Uma carta honesta para um amigo chamado Winston
Escrevo ao passado, de um futuro onde tiraram nossas coleiras, mas ainda nos deixam em um cercadinho onde julgamos ser confortável, temos comida, temos espaço para andar. Mas, se não trabalharmos pelo menos para conquistar o mínimo que merecemos, não temos nada para comer.
Do século da ditadura da opinião, escrevo que pouco mudou. Hoje vivemos em um muro mais contido, mas os cinco minutos de ódio ainda existem, prolongados nas trocas de canais, em um lugar onde se escreve pelo curtir. Um curtir onde se vive pra mostrar e não ser. Aqui, você também pode bater panelas ao não concordar, ou usar nossa NovaFala: Golpista, Fascista, para se auto-convencer de que está na busca do bem, não se dando conta de quem o controla ainda é um homem de bigode preto com olhos gélidos e expressão raivosa.
O Grande Irmão se foi, mas deixou muitos parentes. O Goldstein nos é apresentado a cada perda de força dos governos. Ainda julgamos sem refletir, ainda que o que nos dizem seja a verdade. O que vemos é tão importante e absoluto que sentamos em nossos sofás e, com um clique em uma tela, revolucionamos nossa consciência e a tornamos limpa. O importante é opinar, e não saber. Existem lados, e se você não escolher o seu, não faz parte do bem ou mal, se visto de opinião contrária àquela que você escolher.
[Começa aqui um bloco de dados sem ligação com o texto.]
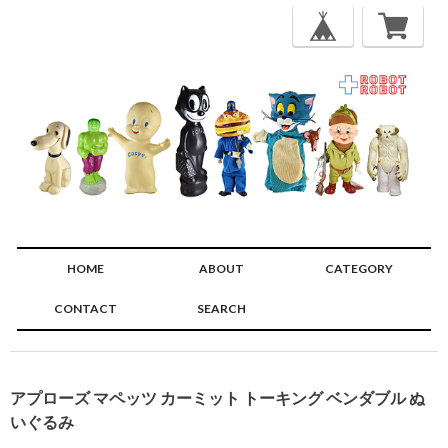
HOME
ABOUT
CATEGORY
CONTACT
SEARCH
🔍
アプローズ マペッツ カーミット トーキング ベンダブル ぬ
いぐるみ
Preferimos falar sobre tudo, mas viver sobre nada do que dizemos. E, quando vivemos, é por um simples comando de alguém tão mal intencionado que, quando nos damos conta, estamos chamando monstros de mitos, ou partidos de família – ou até heróis. Sobre o amor, é algo de constante evolução. Hoje o amor só é aceito quando condiz com a obrigação social, mas não por uma educação ou compreensão de iguais. Sobre sermos iguais: acredito que vocês saibam muito mais do que nós o que isso significa. É uma pena que vocês tenham sido vistos como códigos de barras, onde só mudavam os números finais. Hoje gostamos de ser diferentes. Hoje é preciso desvincular seu gênero sexual para ser aceito por outro. Questionamos direitos, queremos igualdade, mas ainda não entendemos que ser igual é um tratamento, não um julgamento de como deve ser.
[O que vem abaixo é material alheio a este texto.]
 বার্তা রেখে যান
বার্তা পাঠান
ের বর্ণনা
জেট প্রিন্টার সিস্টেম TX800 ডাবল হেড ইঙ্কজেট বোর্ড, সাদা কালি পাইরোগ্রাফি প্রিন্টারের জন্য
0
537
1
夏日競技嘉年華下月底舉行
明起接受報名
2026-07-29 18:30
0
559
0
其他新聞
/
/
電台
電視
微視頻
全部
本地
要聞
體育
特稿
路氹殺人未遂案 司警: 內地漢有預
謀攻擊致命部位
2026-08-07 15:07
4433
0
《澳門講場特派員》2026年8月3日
Hoje 2+2 é igual a 4, pelos menos quando sabemos fazer tal soma. Números nos afugentam em uma crise – pelo menos é o que dizem. Falam que estamos sem emprego, sem saúde, sem vida. O senhor em 1984 dizia que precisávamos aprender muito, mas escolhemos aceitar o argumento de alguém por ser mais fácil do que construir o nosso próprio pensamento. Mas ainda é assim.
Porém deixo uma reflexão ao senhor, Sr. Winston. Será que não deveríamos desaprender tudo que o mundo nos ensina? Quando nascemos, estamos imunes às nossas síndromes. No entanto, ao crescer, vem o medo, a ganância, a inveja, a mentira, o ciúme, o vício, a dor e, por fim, a busca de um caminho que nos desemboca na morte. Quando cresci, desaprendi a amar sem dor, a me alegrar sem invejar, a comemorar sem ter que mostrar, a me libertar ao invés de me conectar. Não é de toda verdade o que digo: é de um resquício de liberdade que eu ainda respiro nas minha idéias. Não escolhi lados, e nem quero! Acredito apenas que devemos não ser de classe, ou da cor vermelha ou azul. Vejo cada vez mais que todos nós estamos chegando na lua, e cada vez mais deixando a terra, o nosso lar. Esquecemos de quem nós devemos ser e de sonhar. Preferimos sofrer do que tentar, e se é reclamando que se ganha voz, é isso que eu mais aprendo ao nascer dos dias. Estou simplesmente cansado de me encaixar nisso tudo.
De alguém do futuro de 2016, vos digo que nada mudou, mas que a esperança é uma data em que as crianças vão nos ensinar o que nunca deveríamos ter esquecido.